Zyme’s announced acquisition of CCI came almost a week after news about the merger of channel management technology companies Zift Solutions and Relayware.
Those companies stated that the merger will position them to offer current and prospective customers enterprise channel management technology and services via Zift’s Channel as a Service (CHaaS) platform. Relayware clients can integrate new capabilities for digital marketing, content syndication and social media syndication provided by Zift.
Mergers and acquisition among companies likes these are expected to continue, industry experts and analysts agree.
“Channel software has been run in ‘silos’ for decades – these include PRM, incentives, marketing, and data,” said Jay McBain, principal analyst, global channels at Forrester. “With the two examples in the past two weeks, I think we are going to move through a wave of consolidation – and the breaking down of these silos.”
“Channel software companies will look to add value layers above the CRM with the logic, workflows and big data crunching that comes along with a fully-baked channel program,” he added.
“We will continue to see consolidation among companies that are offering channel technologies,” said Diane Krakora, principal at PartnerPath, a channel partner services company.
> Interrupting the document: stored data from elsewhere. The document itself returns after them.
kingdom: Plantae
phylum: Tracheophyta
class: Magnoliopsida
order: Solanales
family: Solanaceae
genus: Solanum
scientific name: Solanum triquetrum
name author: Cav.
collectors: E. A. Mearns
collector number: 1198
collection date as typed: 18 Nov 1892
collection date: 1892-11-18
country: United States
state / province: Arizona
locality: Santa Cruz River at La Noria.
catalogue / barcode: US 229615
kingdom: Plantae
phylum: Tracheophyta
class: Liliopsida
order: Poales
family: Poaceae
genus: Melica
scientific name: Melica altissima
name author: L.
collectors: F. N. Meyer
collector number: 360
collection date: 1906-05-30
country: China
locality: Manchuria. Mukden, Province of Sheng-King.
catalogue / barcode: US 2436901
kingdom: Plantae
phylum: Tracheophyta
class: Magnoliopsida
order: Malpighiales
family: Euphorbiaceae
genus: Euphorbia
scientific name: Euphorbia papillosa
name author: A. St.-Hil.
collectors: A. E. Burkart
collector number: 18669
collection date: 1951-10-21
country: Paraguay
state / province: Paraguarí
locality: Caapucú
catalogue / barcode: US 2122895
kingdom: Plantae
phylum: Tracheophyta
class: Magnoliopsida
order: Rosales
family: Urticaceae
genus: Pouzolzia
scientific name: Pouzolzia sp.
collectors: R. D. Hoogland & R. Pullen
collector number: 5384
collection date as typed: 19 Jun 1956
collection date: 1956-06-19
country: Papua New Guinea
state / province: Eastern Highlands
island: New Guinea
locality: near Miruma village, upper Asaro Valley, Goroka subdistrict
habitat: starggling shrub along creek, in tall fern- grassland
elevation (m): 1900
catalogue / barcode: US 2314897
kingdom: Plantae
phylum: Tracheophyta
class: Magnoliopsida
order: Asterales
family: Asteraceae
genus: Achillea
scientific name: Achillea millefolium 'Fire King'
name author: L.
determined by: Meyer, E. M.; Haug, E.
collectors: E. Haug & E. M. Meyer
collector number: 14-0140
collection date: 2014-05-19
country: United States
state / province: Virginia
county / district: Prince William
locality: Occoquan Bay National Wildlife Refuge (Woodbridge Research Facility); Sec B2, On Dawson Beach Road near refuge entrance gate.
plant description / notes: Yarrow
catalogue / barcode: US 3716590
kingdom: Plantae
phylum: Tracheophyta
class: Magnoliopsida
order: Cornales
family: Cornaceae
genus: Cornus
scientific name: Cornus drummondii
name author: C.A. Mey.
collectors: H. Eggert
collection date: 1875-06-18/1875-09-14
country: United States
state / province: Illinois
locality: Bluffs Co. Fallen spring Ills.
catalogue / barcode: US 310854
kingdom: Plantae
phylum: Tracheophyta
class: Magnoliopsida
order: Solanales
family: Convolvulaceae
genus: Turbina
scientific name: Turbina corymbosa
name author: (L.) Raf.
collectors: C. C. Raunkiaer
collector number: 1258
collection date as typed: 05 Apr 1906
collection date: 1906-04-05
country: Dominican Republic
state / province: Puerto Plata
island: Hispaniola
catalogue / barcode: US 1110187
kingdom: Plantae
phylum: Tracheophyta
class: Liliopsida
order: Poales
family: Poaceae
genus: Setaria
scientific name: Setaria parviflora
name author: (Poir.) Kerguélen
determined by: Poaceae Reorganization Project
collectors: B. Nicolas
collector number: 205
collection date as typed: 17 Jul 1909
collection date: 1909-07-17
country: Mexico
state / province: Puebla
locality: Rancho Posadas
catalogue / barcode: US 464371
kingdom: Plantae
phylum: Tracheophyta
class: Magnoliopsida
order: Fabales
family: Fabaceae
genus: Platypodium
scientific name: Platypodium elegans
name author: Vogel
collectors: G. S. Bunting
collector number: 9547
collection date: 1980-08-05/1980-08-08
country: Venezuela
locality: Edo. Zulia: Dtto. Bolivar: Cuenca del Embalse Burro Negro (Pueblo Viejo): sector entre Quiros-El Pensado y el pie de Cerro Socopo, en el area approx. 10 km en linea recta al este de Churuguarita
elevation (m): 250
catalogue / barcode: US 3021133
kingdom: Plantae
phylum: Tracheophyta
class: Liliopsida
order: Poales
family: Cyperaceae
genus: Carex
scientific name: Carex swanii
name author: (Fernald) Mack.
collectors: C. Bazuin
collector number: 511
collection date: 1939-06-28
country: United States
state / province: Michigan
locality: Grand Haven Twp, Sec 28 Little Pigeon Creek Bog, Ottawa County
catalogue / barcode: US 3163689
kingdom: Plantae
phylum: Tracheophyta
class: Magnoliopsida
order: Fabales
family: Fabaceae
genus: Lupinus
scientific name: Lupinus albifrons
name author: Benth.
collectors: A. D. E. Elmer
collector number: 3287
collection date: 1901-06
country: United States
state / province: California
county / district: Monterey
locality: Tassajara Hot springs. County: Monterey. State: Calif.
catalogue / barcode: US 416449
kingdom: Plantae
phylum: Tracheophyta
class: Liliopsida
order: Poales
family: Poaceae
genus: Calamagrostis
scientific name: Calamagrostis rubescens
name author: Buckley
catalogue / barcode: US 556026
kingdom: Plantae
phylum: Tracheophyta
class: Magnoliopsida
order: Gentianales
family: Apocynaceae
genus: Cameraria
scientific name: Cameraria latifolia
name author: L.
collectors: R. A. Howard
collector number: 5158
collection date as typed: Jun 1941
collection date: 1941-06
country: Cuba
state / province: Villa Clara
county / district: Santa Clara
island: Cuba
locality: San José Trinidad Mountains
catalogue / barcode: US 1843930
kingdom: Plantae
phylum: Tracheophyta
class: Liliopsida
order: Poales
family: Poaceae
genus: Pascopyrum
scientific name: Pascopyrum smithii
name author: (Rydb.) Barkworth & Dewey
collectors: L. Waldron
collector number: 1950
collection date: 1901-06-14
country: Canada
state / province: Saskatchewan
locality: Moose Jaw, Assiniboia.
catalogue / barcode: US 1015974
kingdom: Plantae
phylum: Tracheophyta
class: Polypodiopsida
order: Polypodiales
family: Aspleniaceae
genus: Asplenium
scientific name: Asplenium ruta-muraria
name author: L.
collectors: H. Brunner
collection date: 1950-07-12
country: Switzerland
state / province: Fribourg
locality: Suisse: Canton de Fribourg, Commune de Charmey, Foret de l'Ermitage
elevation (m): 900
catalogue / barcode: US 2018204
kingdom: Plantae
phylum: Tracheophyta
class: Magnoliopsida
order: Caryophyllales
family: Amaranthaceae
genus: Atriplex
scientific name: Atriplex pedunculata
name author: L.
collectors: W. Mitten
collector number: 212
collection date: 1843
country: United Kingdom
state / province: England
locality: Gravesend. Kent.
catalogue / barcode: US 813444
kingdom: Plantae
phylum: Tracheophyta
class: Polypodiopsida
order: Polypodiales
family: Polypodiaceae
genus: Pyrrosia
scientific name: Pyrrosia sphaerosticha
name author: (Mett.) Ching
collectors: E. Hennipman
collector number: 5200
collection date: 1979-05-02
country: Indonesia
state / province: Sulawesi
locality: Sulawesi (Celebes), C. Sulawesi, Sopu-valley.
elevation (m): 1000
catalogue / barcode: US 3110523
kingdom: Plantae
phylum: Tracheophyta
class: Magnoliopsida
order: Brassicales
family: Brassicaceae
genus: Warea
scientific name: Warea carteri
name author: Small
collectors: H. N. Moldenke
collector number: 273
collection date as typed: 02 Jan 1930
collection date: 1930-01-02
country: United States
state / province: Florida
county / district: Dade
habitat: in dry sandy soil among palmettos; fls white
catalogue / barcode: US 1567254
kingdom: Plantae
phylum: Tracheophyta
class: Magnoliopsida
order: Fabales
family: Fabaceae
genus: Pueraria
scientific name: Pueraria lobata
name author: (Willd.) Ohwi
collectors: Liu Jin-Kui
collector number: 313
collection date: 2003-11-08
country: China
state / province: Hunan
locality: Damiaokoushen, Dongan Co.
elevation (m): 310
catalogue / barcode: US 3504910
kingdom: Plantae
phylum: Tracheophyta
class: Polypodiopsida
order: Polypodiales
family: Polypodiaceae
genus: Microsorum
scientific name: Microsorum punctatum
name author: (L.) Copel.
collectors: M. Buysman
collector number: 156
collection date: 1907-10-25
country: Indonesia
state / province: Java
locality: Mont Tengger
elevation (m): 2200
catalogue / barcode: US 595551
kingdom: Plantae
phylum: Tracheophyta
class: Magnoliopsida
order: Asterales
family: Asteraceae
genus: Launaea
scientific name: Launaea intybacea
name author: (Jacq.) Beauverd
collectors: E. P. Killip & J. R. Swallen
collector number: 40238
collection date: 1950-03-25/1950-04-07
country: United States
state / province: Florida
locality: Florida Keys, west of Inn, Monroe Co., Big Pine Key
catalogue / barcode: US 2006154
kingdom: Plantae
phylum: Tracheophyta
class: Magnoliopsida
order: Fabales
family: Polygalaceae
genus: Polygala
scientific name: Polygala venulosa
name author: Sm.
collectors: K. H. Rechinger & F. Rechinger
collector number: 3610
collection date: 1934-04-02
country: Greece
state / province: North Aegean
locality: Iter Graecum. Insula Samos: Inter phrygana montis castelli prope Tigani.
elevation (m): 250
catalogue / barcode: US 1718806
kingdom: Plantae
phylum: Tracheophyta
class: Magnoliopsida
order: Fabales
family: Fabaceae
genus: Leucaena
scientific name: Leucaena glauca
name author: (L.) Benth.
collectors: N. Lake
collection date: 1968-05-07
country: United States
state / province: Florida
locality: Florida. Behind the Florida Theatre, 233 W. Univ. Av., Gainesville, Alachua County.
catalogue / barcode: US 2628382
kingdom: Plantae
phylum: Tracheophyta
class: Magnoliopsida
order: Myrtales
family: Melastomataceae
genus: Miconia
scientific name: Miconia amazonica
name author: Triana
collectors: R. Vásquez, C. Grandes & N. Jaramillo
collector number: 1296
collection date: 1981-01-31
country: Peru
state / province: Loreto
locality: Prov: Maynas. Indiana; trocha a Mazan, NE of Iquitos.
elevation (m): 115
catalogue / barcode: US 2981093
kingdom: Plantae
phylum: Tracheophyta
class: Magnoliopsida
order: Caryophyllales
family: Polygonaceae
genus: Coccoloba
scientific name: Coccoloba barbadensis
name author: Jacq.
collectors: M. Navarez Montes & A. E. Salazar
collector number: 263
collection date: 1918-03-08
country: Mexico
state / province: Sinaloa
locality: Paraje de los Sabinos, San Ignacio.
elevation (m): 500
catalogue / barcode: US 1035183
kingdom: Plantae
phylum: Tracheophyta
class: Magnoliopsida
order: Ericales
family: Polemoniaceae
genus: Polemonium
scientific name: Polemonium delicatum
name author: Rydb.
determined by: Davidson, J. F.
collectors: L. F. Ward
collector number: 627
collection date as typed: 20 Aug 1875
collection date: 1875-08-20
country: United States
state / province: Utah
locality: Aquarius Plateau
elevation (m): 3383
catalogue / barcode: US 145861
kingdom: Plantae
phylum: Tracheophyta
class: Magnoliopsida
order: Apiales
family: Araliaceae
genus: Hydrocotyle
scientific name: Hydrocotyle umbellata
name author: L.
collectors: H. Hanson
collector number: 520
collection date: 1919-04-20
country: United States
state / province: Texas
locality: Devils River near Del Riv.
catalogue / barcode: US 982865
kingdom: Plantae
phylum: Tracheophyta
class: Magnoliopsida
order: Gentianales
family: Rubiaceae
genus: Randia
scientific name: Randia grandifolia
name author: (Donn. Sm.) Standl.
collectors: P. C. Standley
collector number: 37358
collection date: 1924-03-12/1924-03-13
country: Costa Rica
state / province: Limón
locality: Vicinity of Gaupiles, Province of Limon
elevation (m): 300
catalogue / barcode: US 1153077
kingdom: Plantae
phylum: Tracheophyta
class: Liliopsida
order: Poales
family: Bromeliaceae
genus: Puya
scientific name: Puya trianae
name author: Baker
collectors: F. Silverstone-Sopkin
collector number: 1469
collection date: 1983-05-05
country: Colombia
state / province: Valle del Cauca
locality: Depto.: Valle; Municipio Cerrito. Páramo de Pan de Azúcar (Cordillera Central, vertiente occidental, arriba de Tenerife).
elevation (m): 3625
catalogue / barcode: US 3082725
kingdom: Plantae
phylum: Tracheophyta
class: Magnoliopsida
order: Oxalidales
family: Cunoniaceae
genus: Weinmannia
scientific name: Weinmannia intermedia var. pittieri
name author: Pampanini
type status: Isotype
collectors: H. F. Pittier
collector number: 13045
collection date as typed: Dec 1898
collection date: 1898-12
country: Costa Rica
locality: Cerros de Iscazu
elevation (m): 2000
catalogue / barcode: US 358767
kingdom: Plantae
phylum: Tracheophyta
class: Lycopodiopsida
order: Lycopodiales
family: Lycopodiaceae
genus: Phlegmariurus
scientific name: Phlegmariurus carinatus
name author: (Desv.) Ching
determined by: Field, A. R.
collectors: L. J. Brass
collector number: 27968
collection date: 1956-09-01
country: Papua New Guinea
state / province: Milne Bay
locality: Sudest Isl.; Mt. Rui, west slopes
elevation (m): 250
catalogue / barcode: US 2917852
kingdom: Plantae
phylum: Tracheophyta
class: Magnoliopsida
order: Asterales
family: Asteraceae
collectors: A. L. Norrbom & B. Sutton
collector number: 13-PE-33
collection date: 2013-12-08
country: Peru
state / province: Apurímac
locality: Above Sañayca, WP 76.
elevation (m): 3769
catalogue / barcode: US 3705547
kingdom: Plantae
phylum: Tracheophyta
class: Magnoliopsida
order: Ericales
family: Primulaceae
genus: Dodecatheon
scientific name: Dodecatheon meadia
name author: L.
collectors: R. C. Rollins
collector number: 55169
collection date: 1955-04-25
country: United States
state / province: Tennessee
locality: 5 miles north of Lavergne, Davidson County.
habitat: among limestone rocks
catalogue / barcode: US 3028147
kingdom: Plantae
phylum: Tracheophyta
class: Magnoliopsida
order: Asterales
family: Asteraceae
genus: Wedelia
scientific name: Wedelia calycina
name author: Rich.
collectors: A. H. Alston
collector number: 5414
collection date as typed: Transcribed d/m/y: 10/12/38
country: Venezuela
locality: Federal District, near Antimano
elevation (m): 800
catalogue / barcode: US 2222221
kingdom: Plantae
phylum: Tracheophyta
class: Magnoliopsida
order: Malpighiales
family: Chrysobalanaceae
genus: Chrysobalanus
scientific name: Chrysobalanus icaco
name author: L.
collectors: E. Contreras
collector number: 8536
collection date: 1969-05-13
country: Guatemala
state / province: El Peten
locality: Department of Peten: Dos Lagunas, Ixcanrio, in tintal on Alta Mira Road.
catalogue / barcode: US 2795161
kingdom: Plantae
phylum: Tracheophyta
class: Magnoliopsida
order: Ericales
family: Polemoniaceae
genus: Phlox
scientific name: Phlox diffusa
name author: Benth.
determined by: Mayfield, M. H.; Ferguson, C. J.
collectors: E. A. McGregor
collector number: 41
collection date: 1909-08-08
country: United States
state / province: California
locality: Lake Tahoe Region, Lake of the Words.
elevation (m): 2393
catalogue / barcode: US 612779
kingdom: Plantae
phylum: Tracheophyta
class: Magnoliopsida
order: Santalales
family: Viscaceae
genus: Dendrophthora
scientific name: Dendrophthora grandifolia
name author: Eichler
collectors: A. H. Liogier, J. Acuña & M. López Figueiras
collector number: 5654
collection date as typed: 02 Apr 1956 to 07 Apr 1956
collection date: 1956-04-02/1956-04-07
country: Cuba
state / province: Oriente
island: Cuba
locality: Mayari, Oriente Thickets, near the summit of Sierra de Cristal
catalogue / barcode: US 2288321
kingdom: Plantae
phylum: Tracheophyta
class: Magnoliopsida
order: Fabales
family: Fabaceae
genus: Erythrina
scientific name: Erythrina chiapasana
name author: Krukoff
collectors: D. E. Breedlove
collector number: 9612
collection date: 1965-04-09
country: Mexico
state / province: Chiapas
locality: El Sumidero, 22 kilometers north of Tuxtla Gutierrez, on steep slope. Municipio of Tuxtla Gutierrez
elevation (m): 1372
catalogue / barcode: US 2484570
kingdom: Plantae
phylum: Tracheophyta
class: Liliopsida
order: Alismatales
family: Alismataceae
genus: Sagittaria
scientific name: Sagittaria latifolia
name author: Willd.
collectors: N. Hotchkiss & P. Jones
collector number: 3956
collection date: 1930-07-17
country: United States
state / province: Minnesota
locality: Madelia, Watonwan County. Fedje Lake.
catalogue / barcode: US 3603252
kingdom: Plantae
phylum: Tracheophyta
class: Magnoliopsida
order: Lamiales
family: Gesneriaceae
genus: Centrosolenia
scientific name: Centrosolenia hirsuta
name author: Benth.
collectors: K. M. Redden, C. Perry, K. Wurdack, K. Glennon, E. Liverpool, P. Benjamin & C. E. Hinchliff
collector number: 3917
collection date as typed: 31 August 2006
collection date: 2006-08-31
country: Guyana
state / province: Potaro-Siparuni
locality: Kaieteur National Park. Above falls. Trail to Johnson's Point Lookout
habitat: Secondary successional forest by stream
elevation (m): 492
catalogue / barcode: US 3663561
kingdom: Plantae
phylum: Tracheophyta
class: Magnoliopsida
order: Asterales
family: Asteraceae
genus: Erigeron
Adding that the industry is fragmented with too many suppliers, she said that consolidation is a “good thing.”
Tim Harmon, managing director at Nuvello, a research and consulting network, pointed CMR to a blog he wrote following the announcement of the Zift/Relayware deal. Asserting that consolidation of channel tech vendors will ultimately benefit the vendors that rely on these solutions, he wrote that the chantech industry, “rife with fractured point solutions, has been in need of rationalization.”
The Zift/Relayware news, wrote Harmon, “signals the beginning of the long-time-coming consolidation of the chantech market.” He echoed a comment made to him by Laz Gonzalez, Zift’s Chief Strategy Officer: companies “shouldn’t have to deal with pain of having to work with multiple vendors as they seek to scale their channel operations and digitalize their partner journeys.”
Ryan Brier, managing director, global channel practice at Frontier Strategy Group, agreed that in the near-term, channel chiefs are likely to benefit from the feature enhancements resulting from the consolidation of technology companies. He cautioned, though, that while mergers or acquisitions of companies can provide an installed base of customers with feature enhancements, the need for technology companies to acquire new business can divert their attention away from their core customers.
“Consolidation in my view is being driven by a need to break out of traditional markets and find new customers, which means that R&D is more likely to be focused on products and features for new customer segments rather than existing users moving forward.”